▶ _WHAT IS EXPECTED_: Retype everything in the entries that follow, exactly as shown.
◇ ◇ ◇
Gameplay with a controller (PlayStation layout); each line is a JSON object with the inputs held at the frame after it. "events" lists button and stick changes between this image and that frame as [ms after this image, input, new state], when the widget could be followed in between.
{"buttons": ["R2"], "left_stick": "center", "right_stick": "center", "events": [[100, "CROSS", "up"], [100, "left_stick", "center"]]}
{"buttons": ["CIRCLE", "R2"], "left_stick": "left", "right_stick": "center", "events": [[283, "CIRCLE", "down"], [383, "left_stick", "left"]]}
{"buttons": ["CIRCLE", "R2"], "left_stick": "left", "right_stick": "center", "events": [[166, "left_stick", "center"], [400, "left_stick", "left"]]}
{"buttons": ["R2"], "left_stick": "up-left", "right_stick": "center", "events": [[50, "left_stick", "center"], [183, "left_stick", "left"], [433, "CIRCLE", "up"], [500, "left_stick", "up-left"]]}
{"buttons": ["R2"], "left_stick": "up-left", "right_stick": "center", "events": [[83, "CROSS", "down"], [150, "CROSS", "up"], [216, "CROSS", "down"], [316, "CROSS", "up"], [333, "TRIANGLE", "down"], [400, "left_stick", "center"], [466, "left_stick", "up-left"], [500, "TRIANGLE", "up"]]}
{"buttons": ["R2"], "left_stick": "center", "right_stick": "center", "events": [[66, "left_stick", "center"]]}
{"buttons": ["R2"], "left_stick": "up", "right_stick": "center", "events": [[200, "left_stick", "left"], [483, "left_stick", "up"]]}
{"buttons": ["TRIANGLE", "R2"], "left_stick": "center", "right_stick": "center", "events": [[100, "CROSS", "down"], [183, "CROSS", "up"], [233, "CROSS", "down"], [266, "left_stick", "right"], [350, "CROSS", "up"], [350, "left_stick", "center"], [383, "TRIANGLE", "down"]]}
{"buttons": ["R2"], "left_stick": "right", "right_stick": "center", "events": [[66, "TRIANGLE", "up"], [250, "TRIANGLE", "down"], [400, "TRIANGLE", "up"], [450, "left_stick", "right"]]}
◇ ◇ ◇
▶ _ANSWER AREA_:
Gameplay with a controller (PlayStation layout); each line is a JSON object with the inputs held at the frame after it. "events" lists button and stick changes between this image and that frame as [ms after this image, input, new state], when the widget could be followed in between.
{"buttons": ["R2"], "left_stick": "center", "right_stick": "center", "events": [[100, "CROSS", "up"], [100, "left_stick", "center"]]}
{"buttons": ["CIRCLE", "R2"], "left_stick": "left", "right_stick": "center", "events": [[283, "CIRCLE", "down"], [383, "left_stick", "left"]]}
{"buttons": ["CIRCLE", "R2"], "left_stick": "left", "right_stick": "center", "events": [[166, "left_stick", "center"], [400, "left_stick", "left"]]}
{"buttons": ["R2"], "left_stick": "up-left", "right_stick": "center", "events": [[50, "left_stick", "center"], [183, "left_stick", "left"], [433, "CIRCLE", "up"], [500, "left_stick", "up-left"]]}
{"buttons": ["R2"], "left_stick": "up-left", "right_stick": "center", "events": [[83, "CROSS", "down"], [150, "CROSS", "up"], [216, "CROSS", "down"], [316, "CROSS", "up"], [333, "TRIANGLE", "down"], [400, "left_stick", "center"], [466, "left_stick", "up-left"], [500, "TRIANGLE", "up"]]}
{"buttons": ["R2"], "left_stick": "center", "right_stick": "center", "events": [[66, "left_stick", "center"]]}
{"buttons": ["R2"], "left_stick": "up", "right_stick": "center", "events": [[200, "left_stick", "left"], [483, "left_stick", "up"]]}
{"buttons": ["TRIANGLE", "R2"], "left_stick": "center", "right_stick": "center", "events": [[100, "CROSS", "down"], [183, "CROSS", "up"], [233, "CROSS", "down"], [266, "left_stick", "right"], [350, "CROSS", "up"], [350, "left_stick", "center"], [383, "TRIANGLE", "down"]]}
{"buttons": ["R2"], "left_stick": "right", "right_stick": "center", "events": [[66, "TRIANGLE", "up"], [250, "TRIANGLE", "down"], [400, "TRIANGLE", "up"], [450, "left_stick", "right"]]}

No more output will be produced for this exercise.